Is the Tropospheric Hotspot a Problem for Climate Science?


Since warm air holds more moisture, any rise in surface temperatures, regardless of the cause of that rise, will cause more evaporation and thus more water vapor in the atmosphere. This means that a rise in surface temperatures decreases the “lapse rate” - the rate of cooling as altitude increases. The lapse rate is slower at the equator than at the poles - the rate at the equator is about half that of the subtropics. Because of this, it’s been predicted that there should be a tropospheric “hot spot” in the tropics. Climate models predict this because there is good reason to expect it, and this is true regardless of what is causing the warming. It should be there whether warming is caused by an increase in TSI or an increase in GHGs. Finding that hotspot would not mean that we have detected an anthropogenic signature of warming due to GHGs; it rather would mean that we understand how surface warming affects lapse rates. Not finding the hotspot means either: 1) we have more to learn about how surface warming affects lapse rates or 2) we don’t have good data for the troposphere in the tropics. It does not imply that there is a hole or flaw in theory that predicts (and finds) that the increase in GHGs will cause surface warming.

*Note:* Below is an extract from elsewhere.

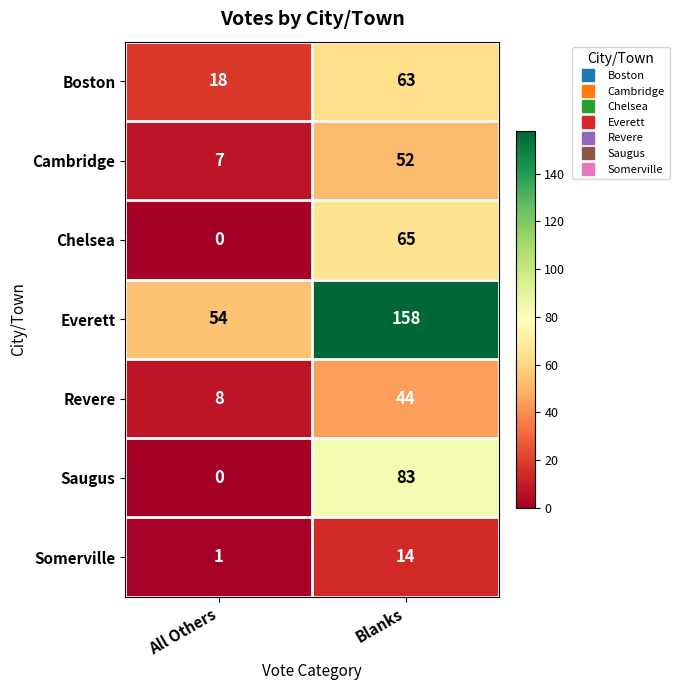

At which category is the sum across all series the highest?

Blanks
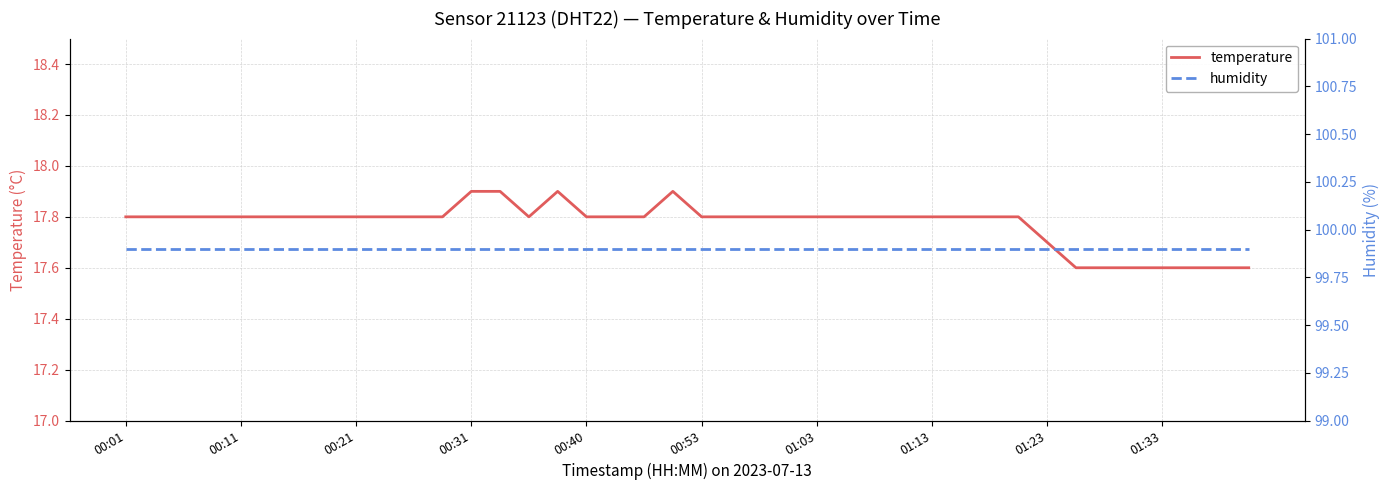

What is the total value across all series at 23?

117.7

To illustrate how similar the "hotspot" will look with if warming is caused by the Sun or by GHGs, I copied model results of both.[2] The top diagram above shows the modeled effects of doubled CO2 while the bottom shows the effects of a 2% increase in solar forcing. As you can see, the "hotspot" looks the same in both. The biggest difference between these the cooling of the stratosphere with GHG warming. If warming is caused by an increase in solar forcing, the stratosphere doesn't cool. 

Top: 2xCO2
Bottom: +2% Solar Forcing

At this point in time, satellite data cannot conclusively detect this hotspot in the tropics, and UAH and RSS give us different answers to this question. However, this does not necessarily mean it’s not there. A report from the U.S. Climate Change Science program (co-authored by Christy) concluded that the most likely explanation for any model vs observation discrepancy is due uncertainty in satellite measurements: 
Over the last three to five decades, global surface temperature records show increases of about +0.15ºC per decade. Explaining atmospheric and surface trends therefore demands relative accuracies of a few hundredths of a degree C per decade in global time series of both surface and upper-air observations. As this and subsequent chapters will show, the effects of instrumental biases on the global time series are significantly larger than a few hundredths of a degree for the upper-air data, though the global surface temperature compilations do appear to reach this level of accuracy in recent decades (Folland et al., 2001b). These biases, especially those of the upper air, must therefore be understood and quantified rather precisely (see section 3 below). For this fundamental reason, reliable assessment of lapse rate changes remains a considerable challenge.[1]
At the same time, the correlation between temperature and wind shear allows scientists to at least indirectly detect a hot spot. Allen 2008 derived “estimates of temperature trends for the upper troposphere to the lower stratosphere since 1970. Over the period of observations, we find a maximum warming trend of 0.65±0.47 K per decade near the 200 hPa pressure level, below the tropical tropopause. Warming patterns are consistent with model predictions except for small discrepancies close to the tropopause.”[3] A more recent study concluded: 
“The warming patterns shown in the revised dataset are similar to those shown in the original study except that expected patterns now appear somewhat more clearly. These include a near-moist-adiabatic profile of tropical warming with a peak warming rate of 0.25–0.3 K/decade near 300 hPa since either 1959 or 1979. This is interesting given that (a) many studies have reported less-than-expected tropospheric warming, and (b) there has been a slowing of ocean surface warming in the last 15 years in the tropics. We support the findings of other recent studies (Po-Chedley et al 2015) that reports of weak tropospheric warming have likely been due to flaws in calibration and other problems and that warming patterns have proceeded in the way expected from models.”[4]
At the top of this post, you can see the trends in the upper troposphere warming greater rates than the surface for the tropics consistent with what we would expect from sound meteorological principles. In other words, the tropospheric hotspot appears to be a nonissue for climate science.

References:

[1] “Temperature Trends in the Lower Atmosphere: Steps for Understanding and Reconciling Differences”
https://downloads.globalchange.gov/sap/sap1-1/sap1-1-final-all.pdf

[2] "Tropical tropospheric trends." https://www.realclimate.org/index.php/archives/2007/12/tropical-troposphere-trends/

[3] Allen, R., Sherwood, S. Warming maximum in the tropical upper troposphere deduced from thermal winds. Nature Geosci 1, 399–403 (2008). https://doi.org/10.1038/ngeo208
https://www.researchgate.net/publication/228630146_Warming_maximum_in_the_tropical_upper_troposphere_deduced_from_thermal_winds

[4] Steven C Sherwood and Nidhi Nishant (2015) Atmospheric changes through 2012 as shown by iteratively homogenized radiosonde temperature and wind data (IUKv2). Environ. Res. Lett. 10 054007.